:: TEXT BLOCK ::

-
Hooks have to be put into 'hooks/before' or 'hooks/after' now. Files located in 'hooks' directly are no longer supported and won't run. Checkout the hooks section below.
-
The config has recently changed, as we migrated to httparty. You now no longer set the API authentication within the base url. Checkout the example below or config/heartbeat.yml
Heartbeat is a rather simple daemon which pings a Hetzner Failover IP. If the Failover IP is down, Heartbeat will automatically try to set a new active server ip for the Failover IP through the API provided by Hetzner. For further details of Hetzner Failover IPs, please check
http://wiki.hetzner.de/index.php/Robot_Webservice
There are plenty of HA tools out there. However, i thought (and think!) they are too heavy-weight for this rather simple task. Thus, i wrote Heartbeat to automatically switch between load balancers and MySQL servers i run behind Hetzner Failover IPs in case one becomes down/unavailable.
We've used heartbeat for quite some time in production now.
Heartbeat uses plain-old ping's. Thus, it can only detect full crashes of your servers, where the server does no longer reply to a ping. However, other monitoring options will probably be added in the future.
A few words about Heartbeat's behaviour. By default, every 30 seconds, Heartbeat sends a ping to the Hetzner Failover IP. If Heartbeat does not receive an answer, it assumes that the server behind the Failover IP is down.
Since, Heartbeat uses plain-old ping's, be sure you can ping your servers before using Heartbeat!

:::
:: MATERIAL TO PROCESS ::

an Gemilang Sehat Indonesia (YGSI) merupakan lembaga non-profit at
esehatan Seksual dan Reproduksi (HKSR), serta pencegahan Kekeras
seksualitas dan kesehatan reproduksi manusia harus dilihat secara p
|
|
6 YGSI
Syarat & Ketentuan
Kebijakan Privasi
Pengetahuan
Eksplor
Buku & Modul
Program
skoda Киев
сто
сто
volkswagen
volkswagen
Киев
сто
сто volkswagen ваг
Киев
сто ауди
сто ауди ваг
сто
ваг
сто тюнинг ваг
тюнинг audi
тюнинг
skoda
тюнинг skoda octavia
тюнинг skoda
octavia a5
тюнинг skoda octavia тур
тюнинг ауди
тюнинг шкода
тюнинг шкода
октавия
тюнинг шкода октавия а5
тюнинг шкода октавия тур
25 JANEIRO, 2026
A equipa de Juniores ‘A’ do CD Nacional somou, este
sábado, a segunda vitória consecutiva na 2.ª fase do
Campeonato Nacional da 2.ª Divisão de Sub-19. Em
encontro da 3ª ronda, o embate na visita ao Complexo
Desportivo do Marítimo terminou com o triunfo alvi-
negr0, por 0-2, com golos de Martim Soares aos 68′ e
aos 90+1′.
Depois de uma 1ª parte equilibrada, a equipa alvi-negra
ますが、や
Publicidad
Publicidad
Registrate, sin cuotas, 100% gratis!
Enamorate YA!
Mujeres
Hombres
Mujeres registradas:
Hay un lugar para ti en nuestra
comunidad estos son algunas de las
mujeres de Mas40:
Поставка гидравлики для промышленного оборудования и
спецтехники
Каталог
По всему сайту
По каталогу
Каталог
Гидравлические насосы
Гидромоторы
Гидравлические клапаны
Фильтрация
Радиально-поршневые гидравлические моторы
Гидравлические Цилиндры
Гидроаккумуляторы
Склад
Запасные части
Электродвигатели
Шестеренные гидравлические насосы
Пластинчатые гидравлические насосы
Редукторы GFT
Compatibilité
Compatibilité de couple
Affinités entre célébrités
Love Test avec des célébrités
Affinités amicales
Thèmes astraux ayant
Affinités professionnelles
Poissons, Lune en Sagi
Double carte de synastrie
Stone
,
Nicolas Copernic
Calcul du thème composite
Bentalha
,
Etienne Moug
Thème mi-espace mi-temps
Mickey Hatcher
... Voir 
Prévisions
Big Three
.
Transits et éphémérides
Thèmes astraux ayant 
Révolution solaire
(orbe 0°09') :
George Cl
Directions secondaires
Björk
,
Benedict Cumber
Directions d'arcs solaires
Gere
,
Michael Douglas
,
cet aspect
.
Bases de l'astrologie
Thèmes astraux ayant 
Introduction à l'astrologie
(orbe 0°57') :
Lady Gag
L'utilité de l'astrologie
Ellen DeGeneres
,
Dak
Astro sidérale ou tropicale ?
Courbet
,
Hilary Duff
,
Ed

:::

* TASKS TO PERFORM
1) In the Heartbeat text, how often does Heartbeat send a ping to the Hetzner Failover IP by default?
2) Return every line of the rows that contains the word "Nacional", matching its case exactly.

* PER-TASK ANSWERS
1) Every 30 seconds.

2)
A equipa de Juniores ‘A’ do CD Nacional somou, este
Campeonato Nacional da 2.ª Divisão de Sub-19. Em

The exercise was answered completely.